Haneke, le perfectionnisme à l'état brut
Allez, après quelques hommages à des cinéastes français décédés (Corneau, Miller, Chabrol), pourquoi ne pas changer de cap et rendre hommage à des cinéastes étrangers, et si possibles vivants? Cela serait un peu plus léger, comme perspective, vous ne trouvez pas?
Bon léger, c'est vite dit, car c'est pour parler de Michael Haneke, qui n'est pas non plus le plus fun et le plus divertissant de nos cinéastes en activité, mais alors que le festival bat son plein ( je reviens trés vite dessus pour faire un premier bilan), quoi de plus adéquat que de parler du cinéaste qui a été consacré l'année dernière, non seulement par le Festival du Président Moretti, mais également par les Césars et les Oscars?
J'ai en effet lu passé la soirée avec Michael Haneke pour essayer de percer les secrets de son cinéma, qui a, pour la première fois, fait la quasi unanimité l'année dernière avec son Amour dont j'avais vanté toutes les qualités dans un billet quand même un peu mitigé.
Ce livre, fruit de cinquante heures d'entretiens échelonnées sur deux ans entre Paris et Vienne, permet à cet homme secret et cinéaste exigeant "d'exprimer sa conception du 7e Art et sa perception du monde".
Haneke revient sur sa jeunesse et ses mises en scène au théâtre avant d'évoquer, film par film, son travail à la télévision et au cinéma, de ses débuts, en 1974, jusqu'à "Amour", son deuxième film à recevoir la Palme d'or (en 2012), après "Le Ruban blanc" en 2009.
Le fruit d’une alchimie entre des échanges passionnés de trois personnalités sur deux années écoulées, avec le cinéaste autrichien.
Au gré des échanges, anecdotes, récits et confidences sur l'art de faire un film se succèdent pour dégager l'image d'un créateur singulier, perfectionniste et plein d'humour, en dépit de l'univers sombre de son oeuvre.
Il raconte comment, adolescent, il était "révolté contre tout" puis avait songé devenir pasteur. Comment il a débuté au théâtre grâce à sa petite amie. Confie avoir vu "Le Miroir" de Tarkovski un nombre incalculable de fois et avoir été marqué à jamais par "Salô" de Pasolini: "je l'ai vu une seule fois, parce qu'il est terrifiant".
L'ouvrage est passionnant, tant l'homme n'est pas avare en confidences : on découvre l'envers du décor, le tournage des scènes de violence, de sexe, mais aussi "l'arrière-boutique", du choix des acteurs ( Haneke est très pointilleux sur le casting, pouvant imposer des acteurs contre les producteurs, ou changeant d'acteur principal en plein film car il ne lui donnait pas du tout satisfaction) au montage, sans oublier aux éclairages et décors, la musique, de l'adaptation d'un roman au cinéma.
Haneke nous dévoile également des anecdotes poignantes, comme la façon dont Annie Girardot , souffrant déjà de la maladie d'Alzheimer, est parvenue au bout du tournage de la Pianiste ou de Caché...
On découvre aussi quelques pans biographiques de la vie d'Haneke, ses débuts au théâtre, mais aussi des références, ses réflexions,ses propres critiques sur certains passages de ces films au résultat ne correspondant par à ses attentes, bref, il ne s'agit bien pas d'une explication de ses films, mais un bon moyen d'entrer dans cet univers particulier, et cela donne envie de voir ou de revoir certains films, d'un autre oeil, en étant plus attentif à certains détails évoqués dans ce livre.

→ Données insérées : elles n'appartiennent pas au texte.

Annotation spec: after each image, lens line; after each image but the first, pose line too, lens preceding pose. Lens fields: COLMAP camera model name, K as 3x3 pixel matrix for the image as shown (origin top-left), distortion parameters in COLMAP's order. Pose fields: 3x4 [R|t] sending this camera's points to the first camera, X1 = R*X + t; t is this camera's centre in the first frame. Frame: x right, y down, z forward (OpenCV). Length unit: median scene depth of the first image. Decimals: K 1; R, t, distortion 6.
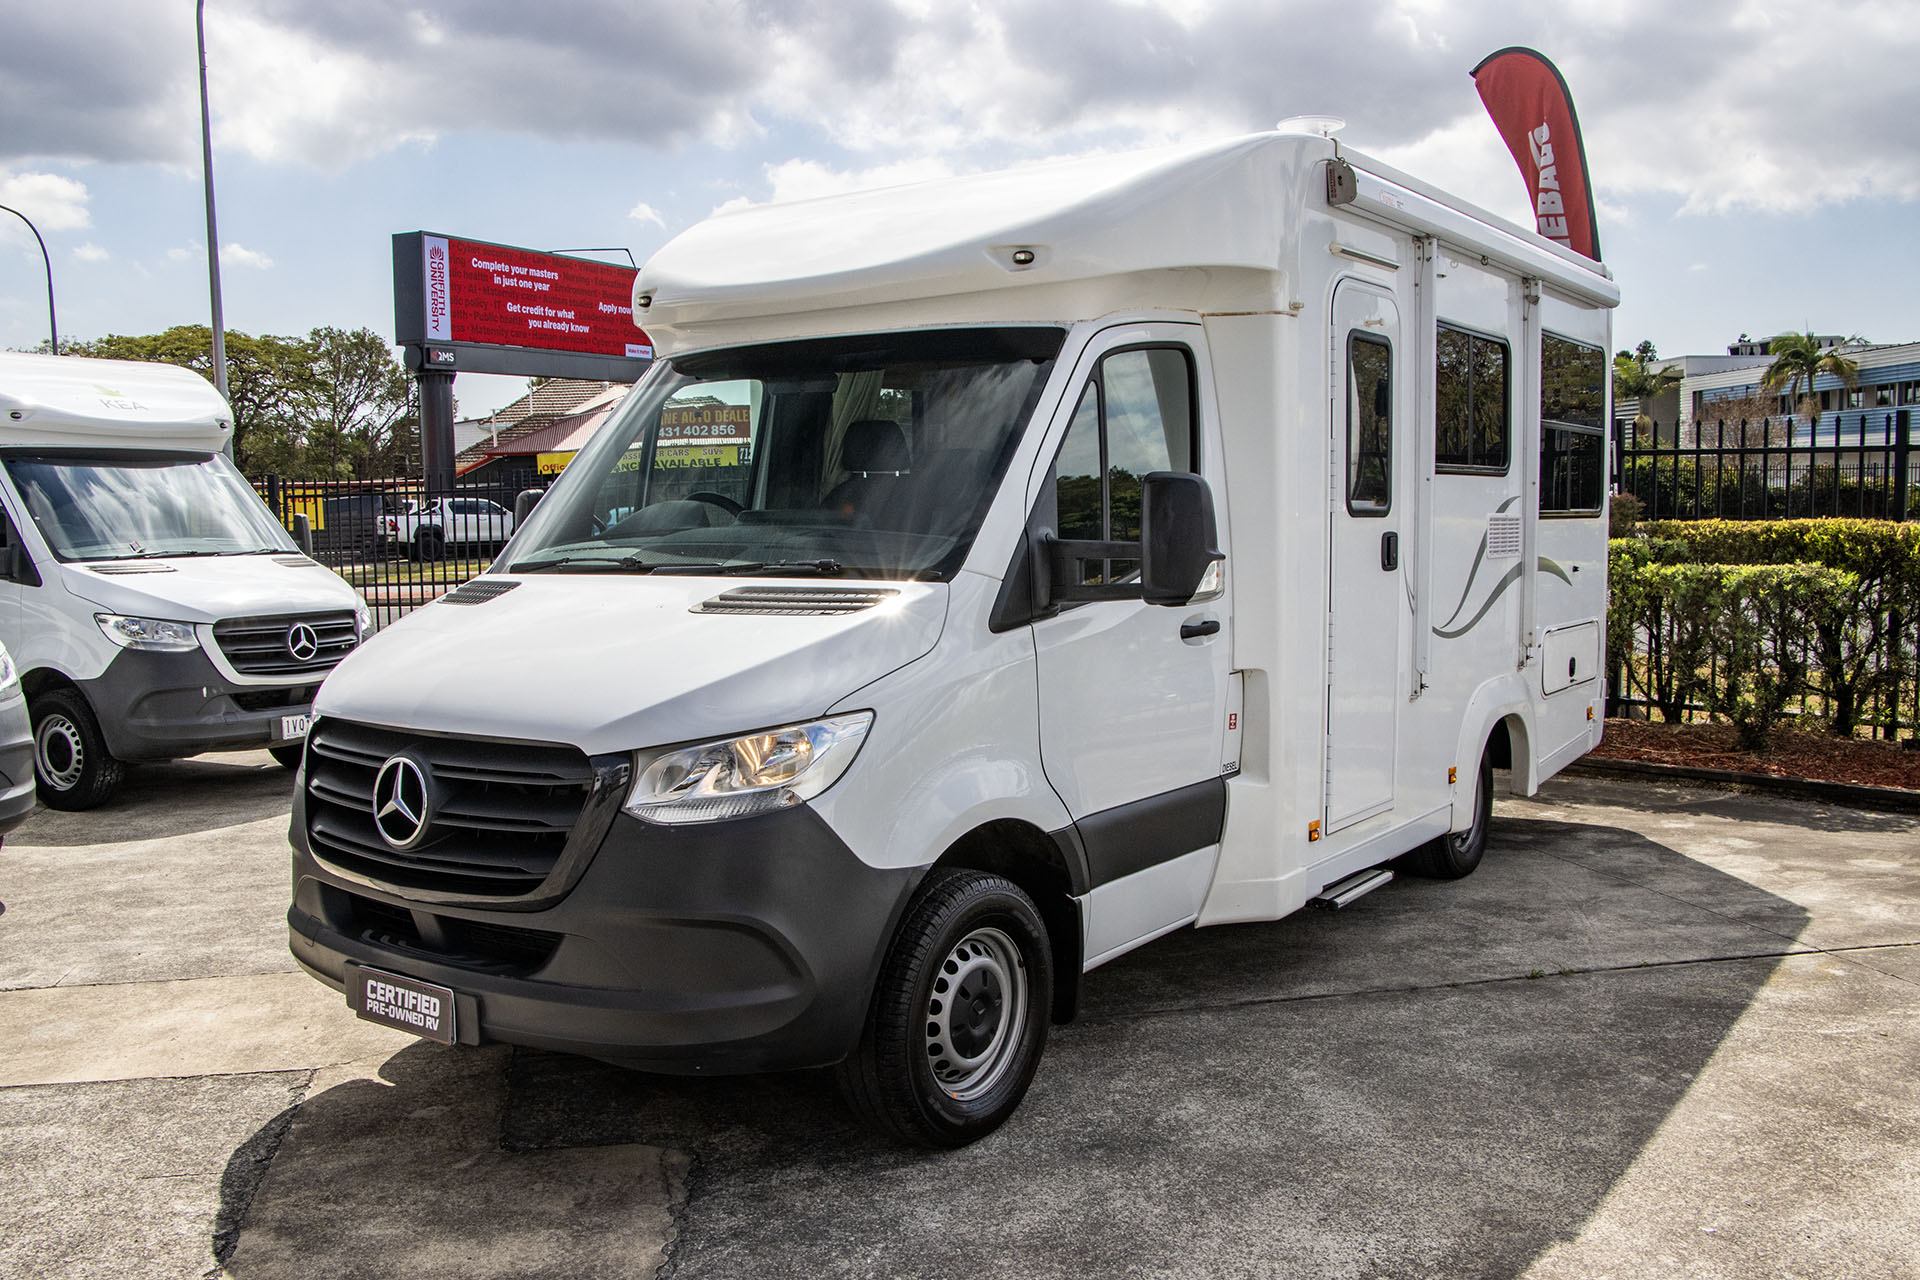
lens RADIAL K [[1689.0, 0, 960.0], [0, 1689.0, 640.0], [0, 0, 1]] dist [-0.159636, 0.131708]
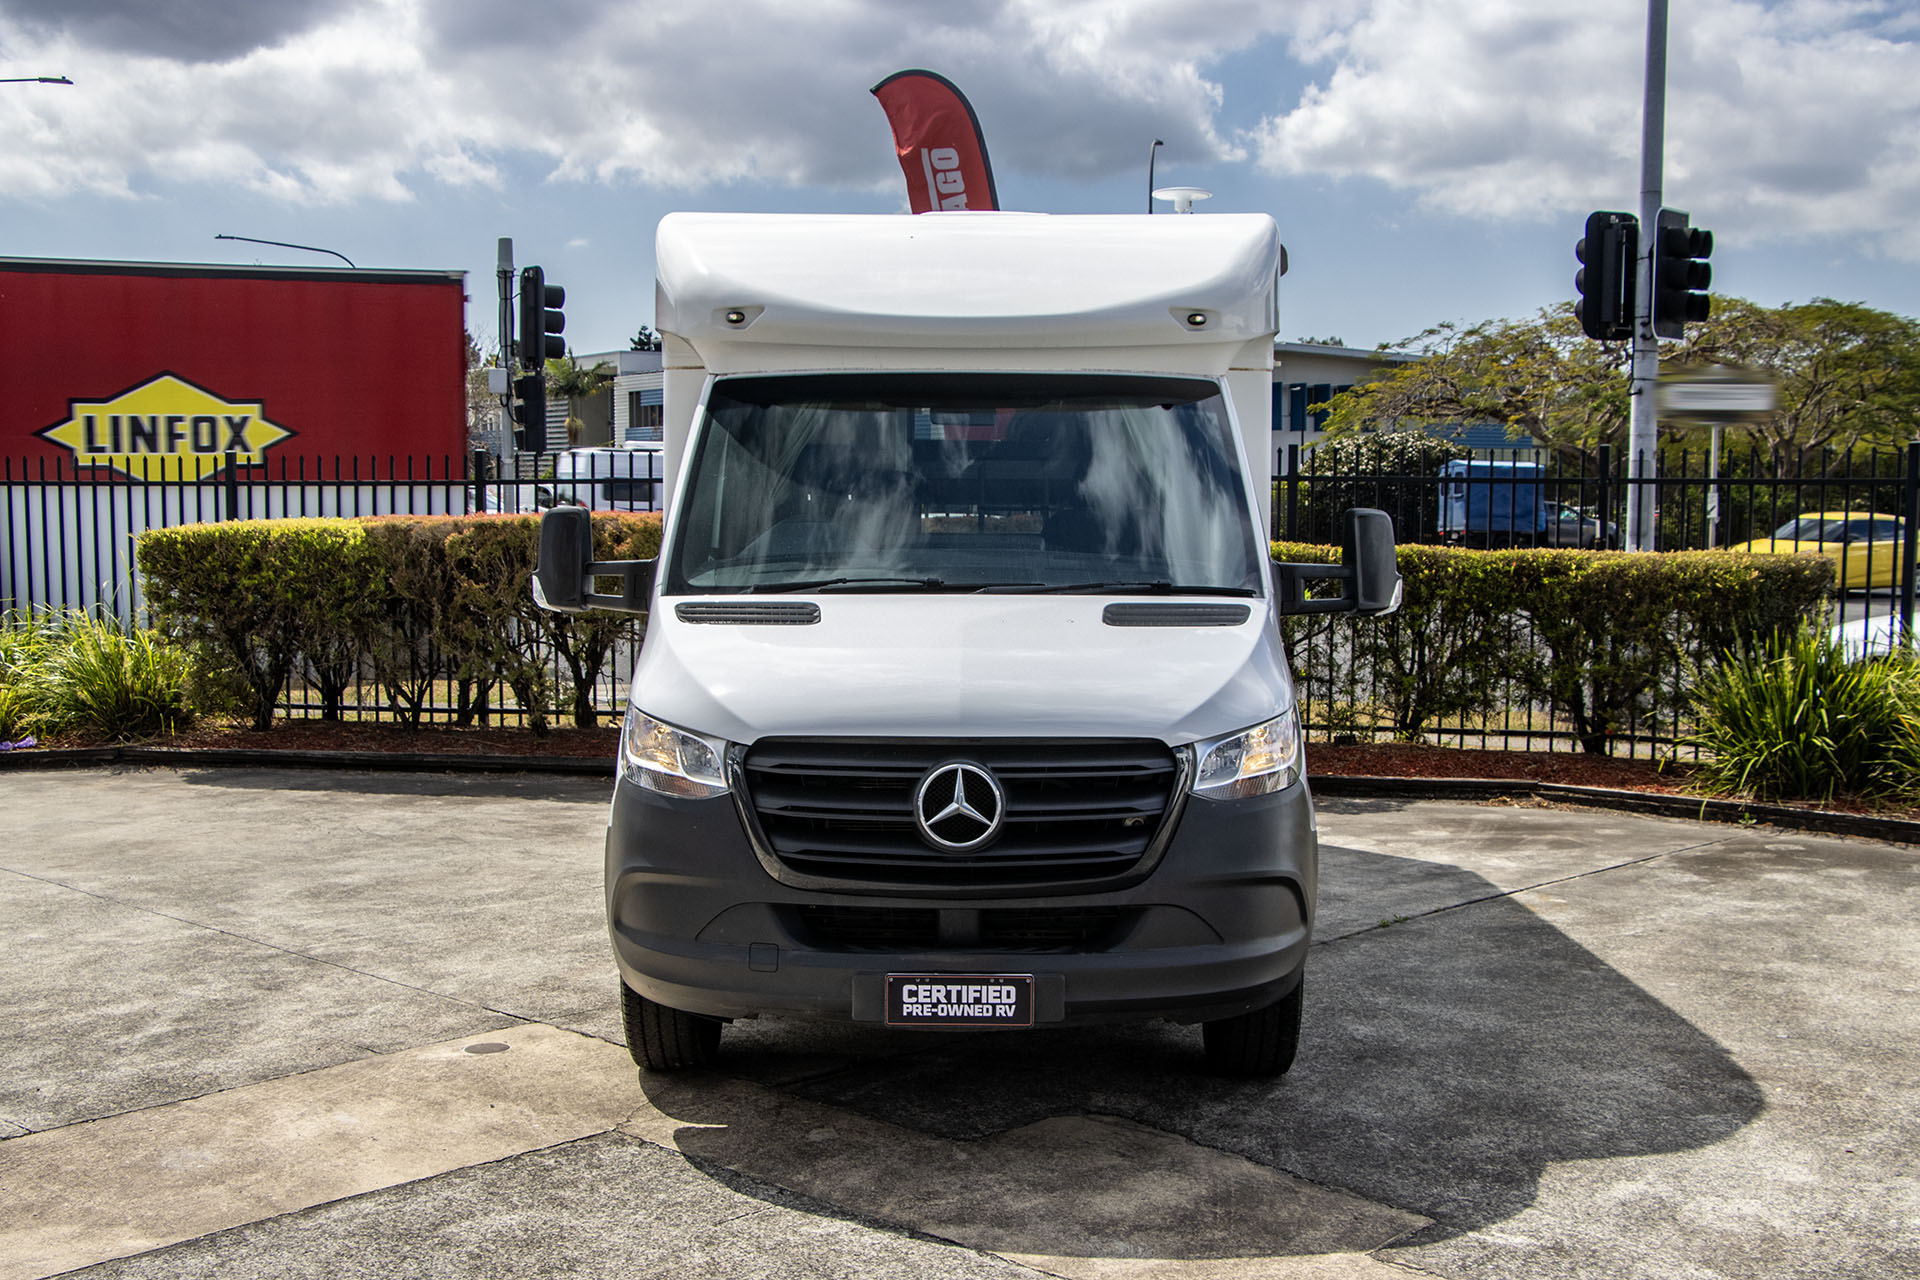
lens RADIAL K [[2097.8, 0, 937.3], [0, 2097.8, 664.3], [0, 0, 1]] dist [-0.129298, 0.308330]
pose [[0.822886, -0.026420, 0.567592, -1.046101], [0.032839, 0.999460, -0.001086, 0.008071], [-0.567257, 0.019533, 0.823309, -0.084850]]
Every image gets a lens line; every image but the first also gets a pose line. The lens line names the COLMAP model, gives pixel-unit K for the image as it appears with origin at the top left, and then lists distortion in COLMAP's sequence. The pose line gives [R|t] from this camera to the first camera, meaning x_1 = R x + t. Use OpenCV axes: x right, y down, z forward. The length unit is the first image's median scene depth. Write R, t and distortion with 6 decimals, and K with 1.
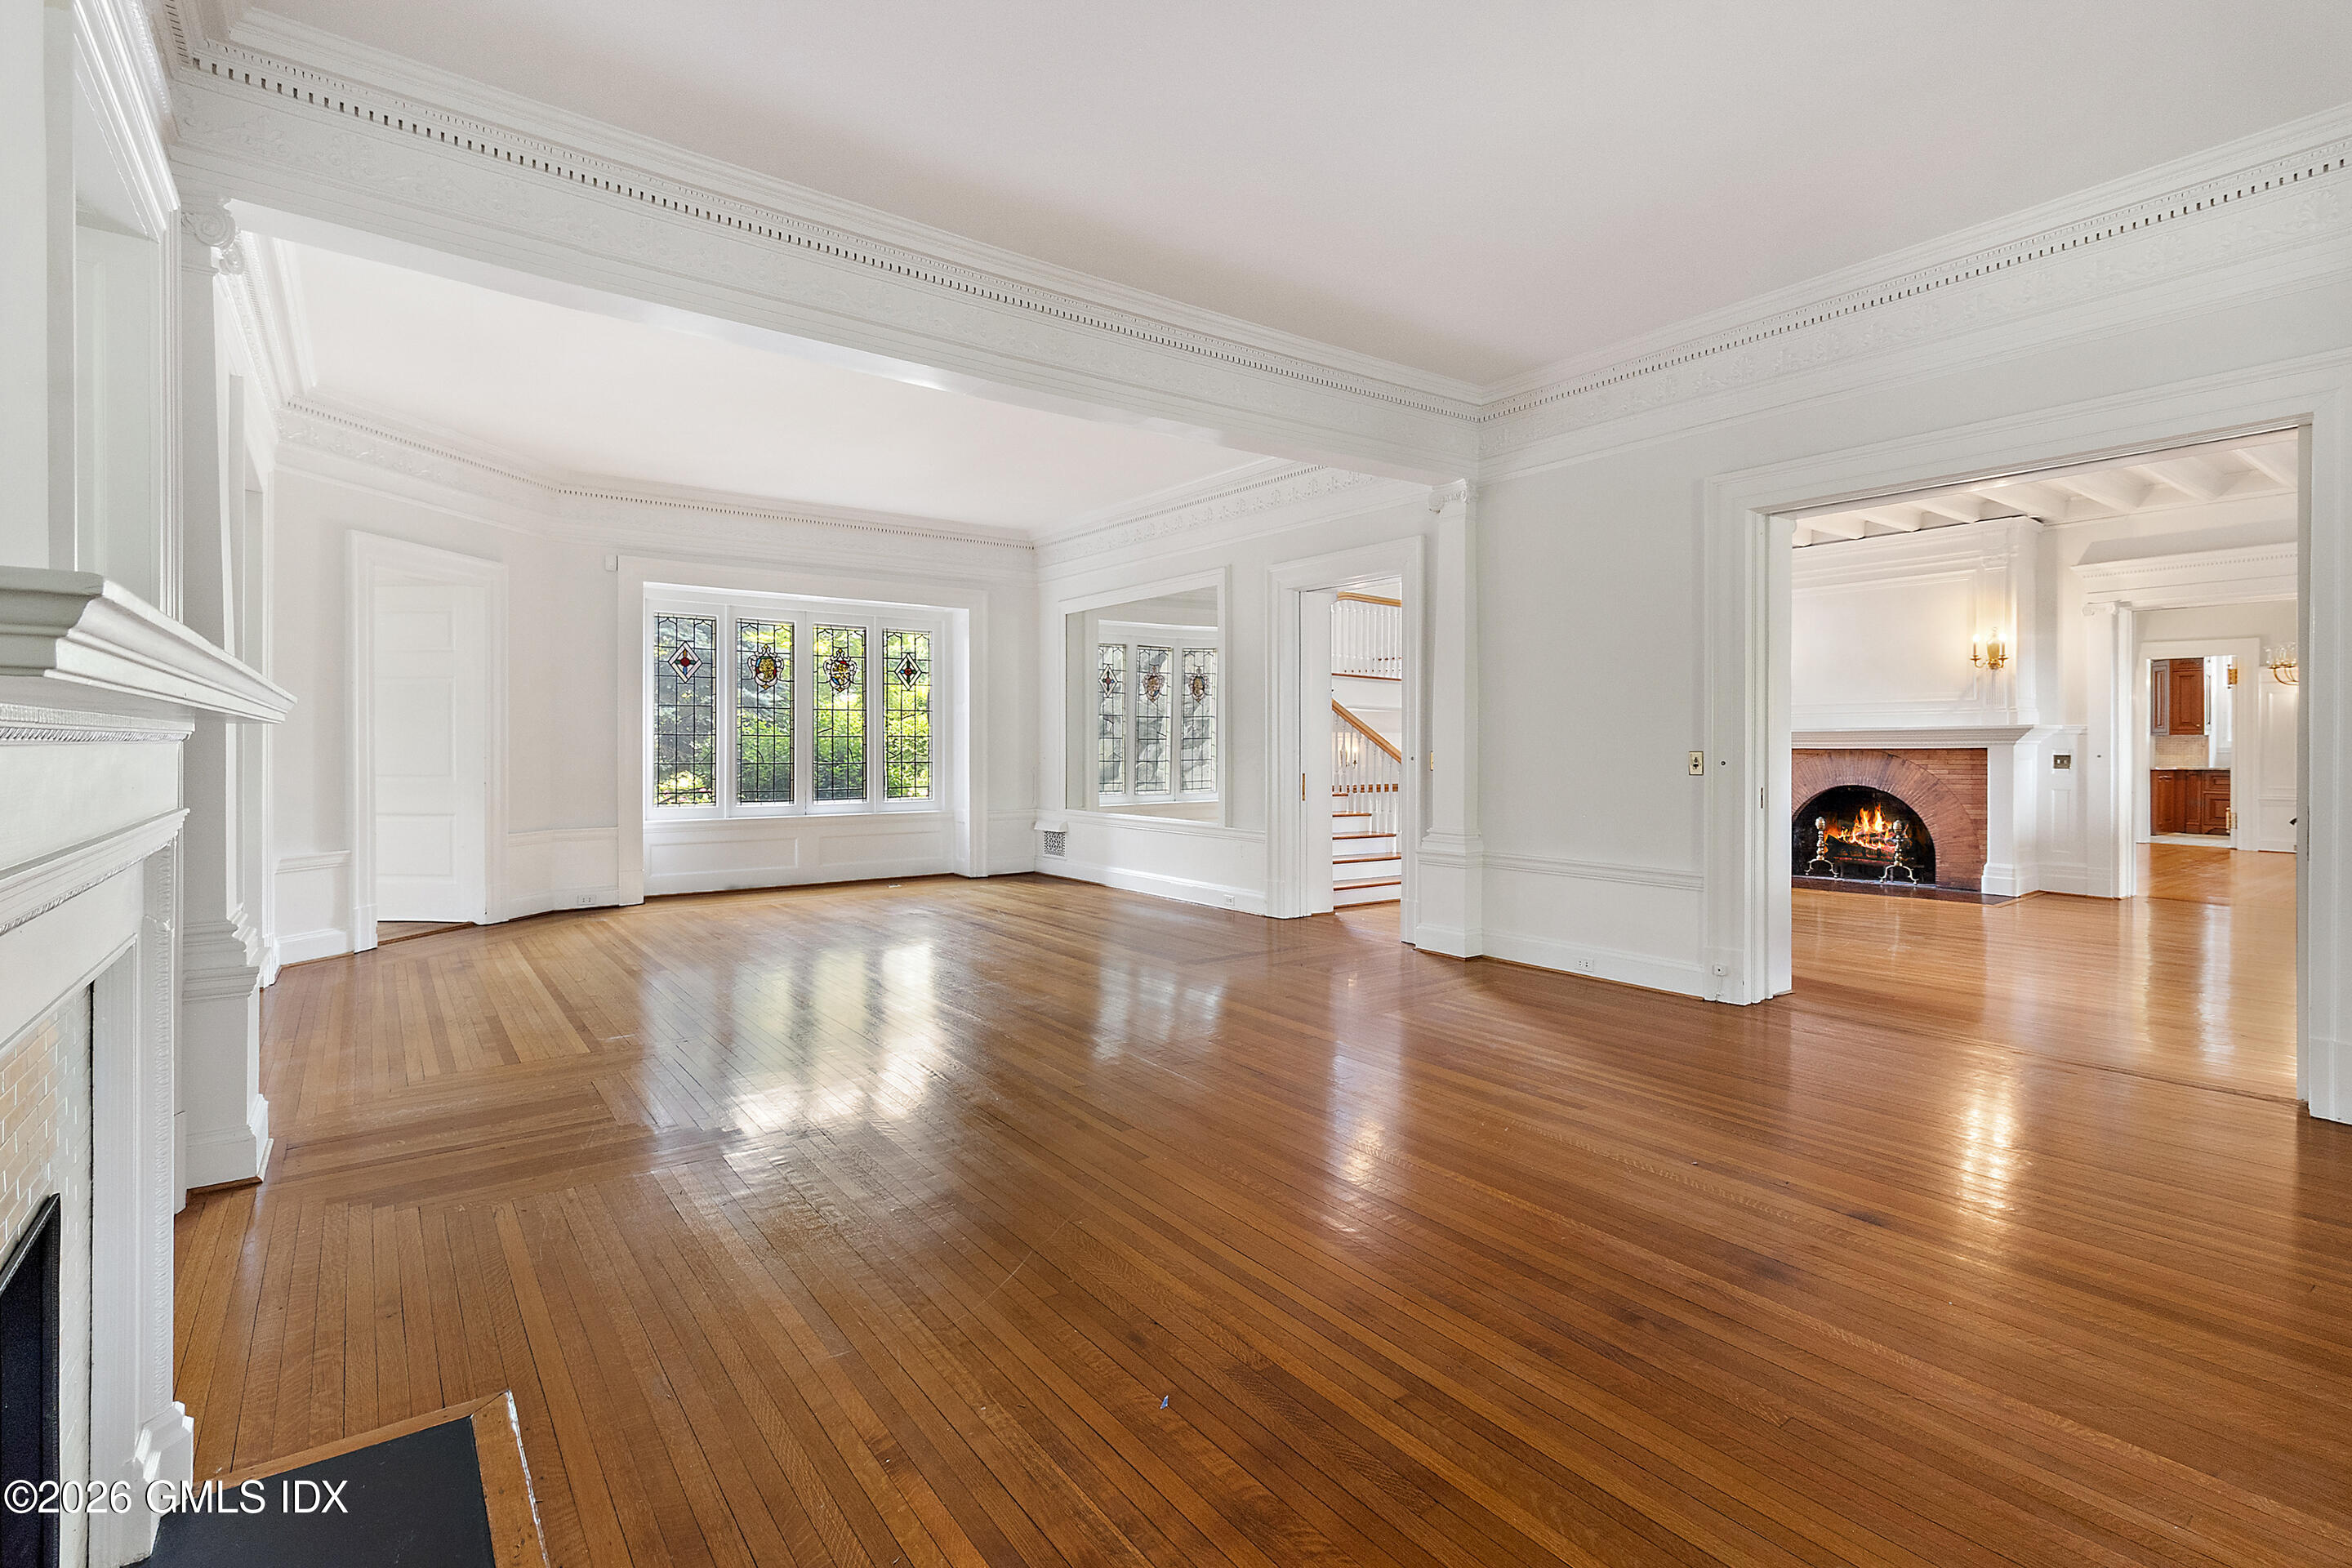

Haneke par Haneke parvient à effacer, du moins en grande partie ( on voit quand même que l'homme possède un sacré caractère et sait ce qu'il veut) l’image un peu trop austère et moralisatrice de Michael Haneke controversé et dessine au contraire l’image d’un créateur contemporain, des plus singulier, mais qui est toujours taraudé par la recherche d'un vrai perfectionnisme.